Pernyataan tersebut menunjukkan adanya permintaan agar persoalan penggunaan ruangan segera diselesaikan sebelum dimulainya tahun ajaran baru 2026–2027.
Pihak Sekolah: “Tidak Tahu dan Tidak Mau Tahu”
Sementara itu, ketika awak media melakukan konfirmasi kepada Sdri. Oong, yang disebut sebagai salah satu guru di Sekolah Joy, terkait ultimatum dari GBI Jemaat Allah Tritunggal, pihak sekolah memberikan tanggapan singkat.
“Gak urusan, tidak tahu dan tidak mau tahu!!!” ujarnya.

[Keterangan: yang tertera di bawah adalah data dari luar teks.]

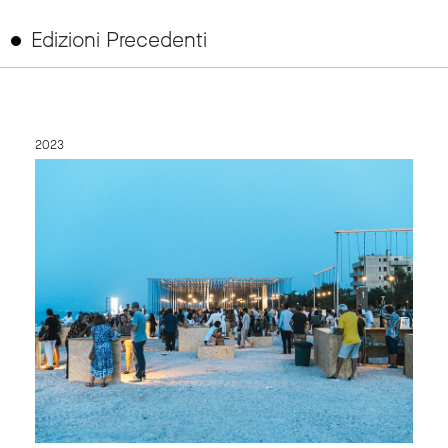
Edizioni Precedenti
link to page
2023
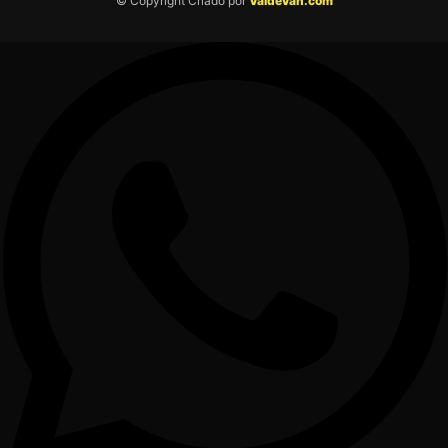
© Copyright Criado por
VaideVan.com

Pernyataan tersebut menjadi respons pihak sekolah ketika dimintai keterangan mengenai permintaan pengosongan ruangan oleh pihak GBI Jemaat Allah Tritunggal.
Hingga berita ini ditulis, belum diperoleh keterangan resmi secara tertulis dari unsur Forkopimda Jakarta Barat, termasuk Wali Kota Jakarta Barat, Kapolres Jakarta Barat, Dandim 0503/Jakarta Barat, maupun jajaran terkait lainnya mengenai persoalan penggunaan ruangan dan permintaan pengosongan tersebut.
Persoalan ini berpotensi menimbulkan polemik apabila tidak segera dikomunikasikan secara terbuka antara pihak pengelola tempat, pengurus gereja, dan pengurus Sekolah Joy.
Karena itu, penyelesaian secara musyawarah, tertib, dan sesuai dasar hukum maupun kesepakatan para pihak dinilai penting agar kegiatan pendidikan maupun kegiatan keagamaan tidak terganggu.
Catatan: Pernyataan mengenai kepemilikan, hak penggunaan ruangan, batas waktu pengosongan, serta kesepakatan 1 Juli 2026 masih memerlukan klarifikasi dan dokumen pendukung dari masing-masing pihak. Berita ini memuat keterangan sebagaimana disampaikan kepada awak media dan tetap membuka ruang hak jawab bagi pihak Sekolah Joy, GBI Jemaat Allah Tritunggal, maupun pihak terkait lainnya.